Posted by: Ms. Matson | May 7, 2009

The Tale of Despereaux

The Tale of Despereaux. The Tale of Despereaux
Kate DiCamillo
Illus. by Timothy Basil Ering.
Cambridge: Candlewick Press, 2003.
Newbery Medal 2004.
AR Level: 4.7

The Tale of Despereaux is about three characters who don’t fit in the world in which they were born.  Despereaux, a tiny mouse living in a castle, works against odds to save his love, the Princess Pea, a human.  She has been captured and taken to the dungeon by the rat Roscuro, and the servant girl Miggery Sow.

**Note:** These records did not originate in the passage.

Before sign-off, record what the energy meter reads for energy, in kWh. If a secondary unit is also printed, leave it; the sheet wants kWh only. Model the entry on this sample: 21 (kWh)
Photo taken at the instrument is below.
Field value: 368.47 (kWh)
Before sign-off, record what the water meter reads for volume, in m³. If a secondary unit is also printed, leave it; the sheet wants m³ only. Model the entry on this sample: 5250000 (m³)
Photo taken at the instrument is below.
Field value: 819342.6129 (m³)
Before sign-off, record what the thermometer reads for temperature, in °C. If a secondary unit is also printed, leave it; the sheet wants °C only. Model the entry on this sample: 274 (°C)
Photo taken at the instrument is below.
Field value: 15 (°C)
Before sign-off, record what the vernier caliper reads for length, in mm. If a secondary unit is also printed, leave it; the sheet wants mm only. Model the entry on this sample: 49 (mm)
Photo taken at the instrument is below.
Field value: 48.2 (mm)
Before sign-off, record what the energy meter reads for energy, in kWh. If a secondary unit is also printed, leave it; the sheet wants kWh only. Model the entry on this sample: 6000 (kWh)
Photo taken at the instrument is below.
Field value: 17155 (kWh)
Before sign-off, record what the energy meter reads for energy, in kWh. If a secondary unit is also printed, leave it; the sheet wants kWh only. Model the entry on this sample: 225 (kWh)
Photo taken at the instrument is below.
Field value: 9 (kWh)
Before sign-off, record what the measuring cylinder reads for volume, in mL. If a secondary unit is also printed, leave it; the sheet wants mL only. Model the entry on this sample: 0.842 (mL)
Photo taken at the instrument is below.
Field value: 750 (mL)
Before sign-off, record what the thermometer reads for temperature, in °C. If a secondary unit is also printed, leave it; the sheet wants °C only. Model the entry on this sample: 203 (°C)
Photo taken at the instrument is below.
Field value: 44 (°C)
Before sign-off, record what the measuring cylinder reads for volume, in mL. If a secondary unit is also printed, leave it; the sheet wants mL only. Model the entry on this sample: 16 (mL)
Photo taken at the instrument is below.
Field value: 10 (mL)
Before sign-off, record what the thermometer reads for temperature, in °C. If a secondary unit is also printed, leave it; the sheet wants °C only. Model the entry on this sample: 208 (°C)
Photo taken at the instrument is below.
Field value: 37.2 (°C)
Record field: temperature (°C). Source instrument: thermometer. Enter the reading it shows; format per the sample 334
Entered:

Despereaux is not a light-hearted story, but explores real emotions—love, real danger—getting one’s tail chopped off, and real villians—Roscuro.  The narrator has an ongoing dialog with the reader which draws the reader into the story, asking opinions and giving understanding.  For example, “Reader, do you believe in such a thing as happy endings?  Or, like Despereaux, have you, too, begun to question the possibility of happy endings?”  Though a highly dramatic story, much comic relief is provided, especially with the repeated references to Roscuro with a spoon for a crown and his red tablecloth cape.  I’ve never been moved to tears by a children’s book before, but DiCamillo has written a profound story that speaks to the hearts of children and adults alike; it is a must-read.

I am a little disappointed that a movie is being made about this book.  I don’t think there’s anyway to capture  the emotion of Despereaux without DiCamillo’s whimsical prose.  Beware of the junior novelization version.  It’s already a book for children; I don’t understand why Scholastic thought it necessary to write a “dumbed-down” version.